The estimated market selling value of that stock (based on gross margins achieved in the
last two years) at 31 March 2018 would be:
Lawn mowers 75,000
Hedge trimmers 20,000
95,000

(i) Can Gardening Made Easy Ltd choose to value its 2018 closing stock at market
selling value for tax purposes?
No. The market selling value is broadly the amount that the taxpayer would
normally expect to receive, in the ordinary course of business (i.e. selling price):
s EB 11 ITA 2007. Certain direct selling costs (costs usually incurred for
transport, sales commissions and discounts to buyers) may be deducted in
calculating market selling value if they have been taken into account for financial
reporting purposes. There is also no longer the ability for provision for obsolete
or slow moving stock to allow a lower closing stock figure – this ability was
repealed in 1996/97. This is on the basis that the market selling value should allow
for obsolescence.

(ii) If it chose to, could Gardening Made Easy Ltd value the stock of lawn mowers at
market selling value and value the stock of hedge trimmers at cost?

Any taxpayer may value their trading stock at the end of an income year at cost.
If cost is used, the taxpayer must include and allocate costs in accordance with
‘generally accepted accounting practice’ (GAAP) for inventory and the valuation
must be materially correct - s EB 6(1) ITA 2007. A taxpayer has not complied
with GAAP if the value of closing stock is materially different from the value
obtained by applying the New Zealand equivalent to International Accounting
Standard, NZ IAS-2: Inventories [EB 6]. (See NZT examples 11.2 Transport
Costs Not Included for GAAP & 11.3 Transport Costs Included for GAAP).

This method means taxpayers do not have to incur the compliance costs of
preparing separate ‘tax’ valuations for stock valued at cost.

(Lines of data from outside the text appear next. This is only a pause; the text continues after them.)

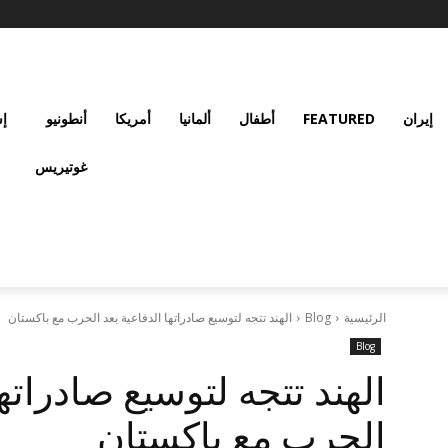
إيران
FEATURED
أطفال
ألمانيا
أمريكا
أنطونيو
إس
غوتيريس
الرئيسية
Blog
الهند تتجه لتوسيع صادراتها الدفاعية بعد الحرب مع باكستان
Blog
الهند تتجه لتوسيع صادراتها
الحرب مع باكستان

Instead taxpayers can
use financial reporting standards to value stock at cost for tax purposes.

The value of closing stock, based on NZ IAS-2, is adjusted for any variance
between actual costs incurred and costs budgeted for. A small amendment was
introduced to make it clear that such variances, which are to be pro-rated against
trading stock sold that year and that are on hand at year end, are not to be treated
entirely as assessable income or an allowable deduction in the year of the
variation; (ss EB 8 and EB 17 ITA 2007). (See NZT examples 11.4 Cost Valuation
of Trading Stock & 11.5 Valuation of Manufactured Stock at Cost).

(iii) What advantages would arise from valuing the 2018 closing stock at market selling
value?

Valuing closing stock at market selling value would mean certain direct selling
costs (costs usually incurred for transport, sales commissions and discounts to
buyers) may be deducted in calculating market selling value if they have been
taken into account for financial reporting purposes. This would result in a profit
gain as you would be able to earn more than what the stock is originally valued
at. This gain is also not taxable as it is a capital gain.